Perhaps it's part of running the plot-line above, maybe everyone's at a "peaceful" meeting on neutral ground, perhaps the powers-that-be have decided to work together to face a greater threat, or maybe the Brits and Krauts are just playing football on Christmas Eve. While this is going on the PCs will get the chance to see life from the other side; you know, evil masterminds have mothers too. Maybe Dr. Neutrino has a passion for classic cars (shared, of course, by one of the PCs). The average ninja foot-soldier is probably just a blue-collar Joe under that mask. Play it for all it's worth, because the sad thing is that everyone knows that once this enforced truce ends, they'll all have to go back to killing each other.

The BIG bad
The bad guys are coming in waves - each attack stronger than the one before, each one almost more than your coterie can handle. People that hated each other almost as much as they hated you are suddenly working together against you... and whispered on the wind are rumors that this is only the prelude, the beginning. It's going to get worse, a lot worse; because IT is coming, and when IT gets here, all bets are off.
The main idea here is that if the combined forces of the good guys don't start pulling themselves together now the big bad is going to walk all over them separately when it gets here. Of course, our heroes are the only ones who are placed right to pull it off. Convincing everyone to work together against a common evil, investigating the big bad, planning the grand strategy of how each group's strengths can be best used, and all the incidental chunks of combat as those plans come to fruition have something in it for every type of player.

Groundhog Day
If at first you don't succeed... A hundred years ago Ernest Dunlop Swinton wrote "The Defence of Duffer's Drift" [sic] about a green British Lieutenant reliving his first combat mission in a dream five times, and loosing badly five times, but learning a valuable tactical lesson each time, before waking up and doing it for real.

Terrorist/ Guerrilla War
What do you do when the bad guys just won't face you? They just keep mailing you bombs, sniping at you from hiding, and running away whenever you get close. What sort of "sacrifices" will the prince ask of everyone in the name of "safety?"
"Those who give up an essential liberty for temporary security deserve neither liberty nor security." -Benjamin Franklin

Causalities of war
A simple enough concept: focus on the poor bystanders who get hurt while the "good guys" and the "bad guys" fight it out. The young girl struck by a stray bullet, the Korean shop owner whose insurance doesn't cover damage done by C4, the widow and orphan of one of the big bad's storm-troopers.
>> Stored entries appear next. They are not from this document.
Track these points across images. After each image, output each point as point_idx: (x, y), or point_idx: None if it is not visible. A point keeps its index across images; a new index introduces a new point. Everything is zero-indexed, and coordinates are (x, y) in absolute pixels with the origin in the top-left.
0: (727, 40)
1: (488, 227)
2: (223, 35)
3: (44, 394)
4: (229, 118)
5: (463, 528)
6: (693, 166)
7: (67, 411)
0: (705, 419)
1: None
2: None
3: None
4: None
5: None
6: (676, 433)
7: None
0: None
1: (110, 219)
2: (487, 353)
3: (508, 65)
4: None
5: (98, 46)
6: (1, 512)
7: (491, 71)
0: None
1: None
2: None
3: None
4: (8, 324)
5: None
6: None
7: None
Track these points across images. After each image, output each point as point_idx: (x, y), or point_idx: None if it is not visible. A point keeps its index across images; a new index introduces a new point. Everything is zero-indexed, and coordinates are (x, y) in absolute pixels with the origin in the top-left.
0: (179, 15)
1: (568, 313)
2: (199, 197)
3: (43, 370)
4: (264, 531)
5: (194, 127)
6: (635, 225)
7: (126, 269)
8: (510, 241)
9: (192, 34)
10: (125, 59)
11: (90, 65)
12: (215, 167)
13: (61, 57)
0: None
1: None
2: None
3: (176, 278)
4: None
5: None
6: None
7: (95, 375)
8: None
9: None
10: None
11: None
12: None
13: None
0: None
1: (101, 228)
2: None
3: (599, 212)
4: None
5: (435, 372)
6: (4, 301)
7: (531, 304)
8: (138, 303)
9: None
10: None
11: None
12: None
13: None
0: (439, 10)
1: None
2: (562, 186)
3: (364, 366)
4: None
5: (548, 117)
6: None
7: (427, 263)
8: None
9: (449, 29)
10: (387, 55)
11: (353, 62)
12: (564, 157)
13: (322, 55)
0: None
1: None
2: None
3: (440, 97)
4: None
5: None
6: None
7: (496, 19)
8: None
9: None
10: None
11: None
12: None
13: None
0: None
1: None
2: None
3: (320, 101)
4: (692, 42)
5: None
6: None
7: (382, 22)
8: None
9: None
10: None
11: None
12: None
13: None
Probably the best thing about Vampire is the concept of the Jyhad (or Danse Macabre, for you Requiem players) where everyone is being manipulated by someone else. Proof that the Antedeluvians (or whoever) are pushing the coterie and their enemies around like chess pieces is enough to get even Democrats and Republicans to work together.


At 12:34 AM, Blogger kinesys said...

You guys RAWK!
Have i mentioned that?

At 6:18 PM, Anonymous Anonymous said...


Plot: I want you to take this box and...

Twist 1: Set the PC's aside to represent travel time. After a few hours they can come back in. Mission success.

Twist 2: Box is full of that ink shit that they put into "bags of money" that stains everything when opened. "What do you mean we weren't supposed to look?"

Twist 3: This plot fails after the first 5 minutes because Stopper has stabbed you, the storyteller, with a sharp object over 300 times for reasons unknown. He just keeps shouting, "I don't want the box. You can't make me take the box. Blood for the blood god, Skulls for the Skull Throne!!!!"